Suite des aventures cauchemardesques de la jeune Calie Liddle confrontée à la malédiction familiale et surtout à l'horreur du Pays des Merveilles.

 
Calie, sexy en toutes circonstances

 

Dans le tome précédent, Le Pays des Merveilles lui avait ravi son petit ami, Brandon, puis son enfant, Violette, en se servant de l'âme tourmentée de Johnny, son frère, qui en est maintenant la main armée et s'insinue dans notre monde pour ouvrir le passage et abolir les frontières et qu'enfin la folie règne en maîtresse dans tous les univers. Ce troisième tome s'ouvre donc logiquement sur une Calie « badass » vêtue de cuir noir et armée d'une hache prête à retourner en Enfer pour récupérer la chair de sa chair, en finir une fois pour toutes avec toutes ces histoires et accessoirement, sauver le monde. Mais c'est sans compter sur l'esprit retors du lieu qui corrompt tout et tous, jusqu'à la narration. En effet, cette dernière est décousue, mêlant probabilités et réalités (si tant est que l'on puisse parler de réalité dans une œuvre de fiction), donnant au lecteur un aperçu de la folie dont il est capable. Du coup, résumer l'histoire est quasi impossible. Il y a bien les personnages, l'ambiance, le style, mais aucune linéarité qui pourrait donner un tant soit peu de prise afin que le lecteur puisse se poser et prendre le temps de réfléchir posément. Les flash-backs s'enchaînent parfois dans une réalité alternative qui brouillent encore plus les pistes. Les rêves et cauchemars d'Alice ou de Calie prennent vie et dépassent la réalité et inversement même si on ne peut vraiment imaginer ce que serait l'inverse dans ce cas de figure. Les apparences sont trompeuses à chaque instant dans cette boucherie qu'est le Pays des Merveilles et Brandon, devenu monstre infâme au grand coeur ne pourra dire le contraire. A moins que Calie ne soit toujours à l'asile après la perte tragique de son enfant dans un banal accident et que tout ceci ne soit qu'un délire psychotique...
Brandon a bien changé

 

L'ennemi ici n'a que des porte parole, mais le but est de vaincre la Folie elle-même et on le sait, la meilleure façon de vaincre et d'être au plus près de son ennemi.
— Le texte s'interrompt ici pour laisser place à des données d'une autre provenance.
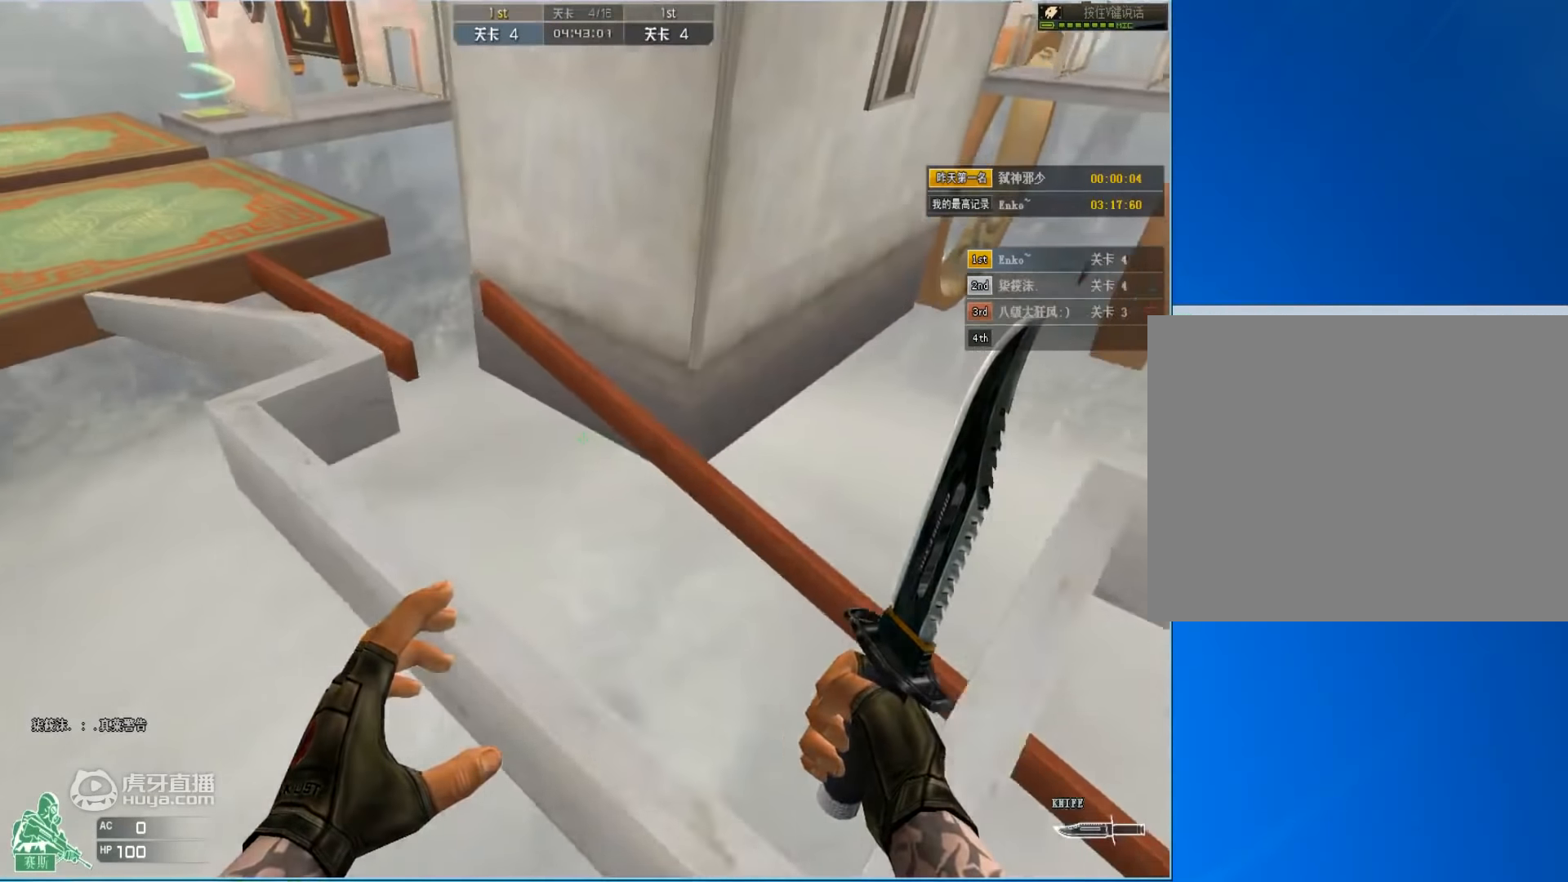
{"keys": ["a", "w"], "mouse": [], "events": [[67, "ctrl", "up"], [200, "a", "down"]]}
Le tout est servi par un dessin dans le plus pur style du New School dégénéré avec une palette graphique saturée et des attitudes difformes. Le Jabberwocky gagne ici toute sa puissance dévastatrice et occupe les cases de façon magistrale de même que d'autres créatures tentaculaires ou des vers géants répugnants qui provoquent un haut le coeur à chaque apparition. Mais si les monstres sont monstrueux les femmes sont magnifiques et les autres personnages très bien réussis. Calie la première, équipée pour la guerre, gagne plus de sensualité à chaque album tandis que Johnny devient l'incarnation du mal, digne des plus grandes némésis de Batman réunies en un seul homme.


Le Jabberwocky

 

Le monde de Lewis Caroll est ici un terreau nauséabond pour les délires graphiques sanguinolents  qui éructent leur malfaisance. Et pourtant on est proche de l'idée de départ, le Pays des Merveilles étant souvent plus proche du cauchemar que du contes de fée idyllique, même chez Disney. On garde donc le matériau d'origine mais en le poussant au maximum. 

En ressort un troisième tome toujours plus sombre et troublant qui inaugure un final qui part dans tous les sens. La suite au prochain numéro si vous n'avez pas perdu l'esprit d'ici là...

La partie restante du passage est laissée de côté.